Work instruction A →
Copy out the stretch of the rows from their start through the line containing "Nova febre! Grupos de", leaving out the pictures.

Text passage →
—————

Soldan and Heppe[6] argue that Hypatia may have been the first famous "witch" punished under Christian authority, as was noted by many church-critical authors who argued that Hypatia's death seems to match the punishment for witchcraft prescribed by the Emperor Constantius II, to be "torn off their bones with iron hooks."
However, while some of the Christian invective used to justify or excuse her murder betrays a vulgar reliance on fear of black magic, the essence of Christian objections to her influence will have lain in the turbulent confluence of Christian and Platonic assertions about the nature of God and the afterlife, which achieved its most famous expression fifteen years later in Augustine's The City of God. The Patriarch, Cyril, a theologian who was posthumously canonised by the church, has been accused of complicity in the murder[7], although conclusive evidence of this is lacking.
Some authors have used Hypatia's death as a symbol of the "repression of reasoned paganism by irrational religion". Included among these was the astronomer and science popularizer Carl Sagan, who provided a vivid account of her death and the burning of the Library of Alexandria in his popular science book Cosmos. Earlier writers sharing that view include Voltaire and historian Edward Gibbon. A serious study by the Polish historian Maria Dzielska, Hypatia of Alexandria (1995), explains Hypatia's death as the result of a struggle between two Christian factions, the moderate Orestes—supported by Hypatia—and the more rigid Cyril. This point is alluded to by Smith, who states "She was accused of too much familiarity with Orestes, prefect of Alexandria, and the charge spread among the clergy, who took up the notion that she interrupted the friendship of Orestes with their archbishop, Cyril."

—————

Data →

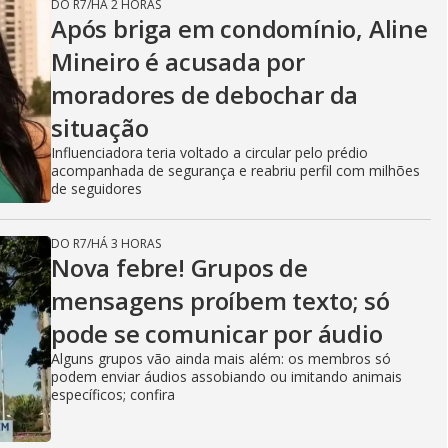
DO R7
/
HÁ 2 HORAS
Após briga em condomínio, Aline
Mineiro é acusada por
moradores de debochar da
situação
Influenciadora teria voltado a circular pelo prédio
acompanhada de segurança e reabriu perfil com milhões
de seguidores
DO R7
/
HÁ 3 HORAS
Nova febre! Grupos de
mensagens proíbem texto; só
pode se comunicar por áudio
Alguns grupos vão ainda mais além: os membros só
podem enviar áudios assobiando ou imitando animais
específicos; confira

—————

Work instruction B →
Transcribe the whole passage on Hypatia's death word for word.

Answer section A →
DO R7
/
HÁ 2 HORAS
Após briga em condomínio, Aline
Mineiro é acusada por
moradores de debochar da
situação
Influenciadora teria voltado a circular pelo prédio
acompanhada de segurança e reabriu perfil com milhões
de seguidores
DO R7
/
HÁ 3 HORAS
Nova febre! Grupos de

Answer section B →
Soldan and Heppe[6] argue that Hypatia may have been the first famous "witch" punished under Christian authority, as was noted by many church-critical authors who argued that Hypatia's death seems to match the punishment for witchcraft prescribed by the Emperor Constantius II, to be "torn off their bones with iron hooks."
However, while some of the Christian invective used to justify or excuse her murder betrays a vulgar reliance on fear of black magic, the essence of Christian objections to her influence will have lain in the turbulent confluence of Christian and Platonic assertions about the nature of God and the afterlife, which achieved its most famous expression fifteen years later in Augustine's The City of God. The Patriarch, Cyril, a theologian who was posthumously canonised by the church, has been accused of complicity in the murder[7], although conclusive evidence of this is lacking.
Some authors have used Hypatia's death as a symbol of the "repression of reasoned paganism by irrational religion". Included among these was the astronomer and science popularizer Carl Sagan, who provided a vivid account of her death and the burning of the Library of Alexandria in his popular science book Cosmos. Earlier writers sharing that view include Voltaire and historian Edward Gibbon. A serious study by the Polish historian Maria Dzielska, Hypatia of Alexandria (1995), explains Hypatia's death as the result of a struggle between two Christian factions, the moderate Orestes—supported by Hypatia—and the more rigid Cyril. This point is alluded to by Smith, who states "She was accused of too much familiarity with Orestes, prefect of Alexandria, and the charge spread among the clergy, who took up the notion that she interrupted the friendship of Orestes with their archbishop, Cyril."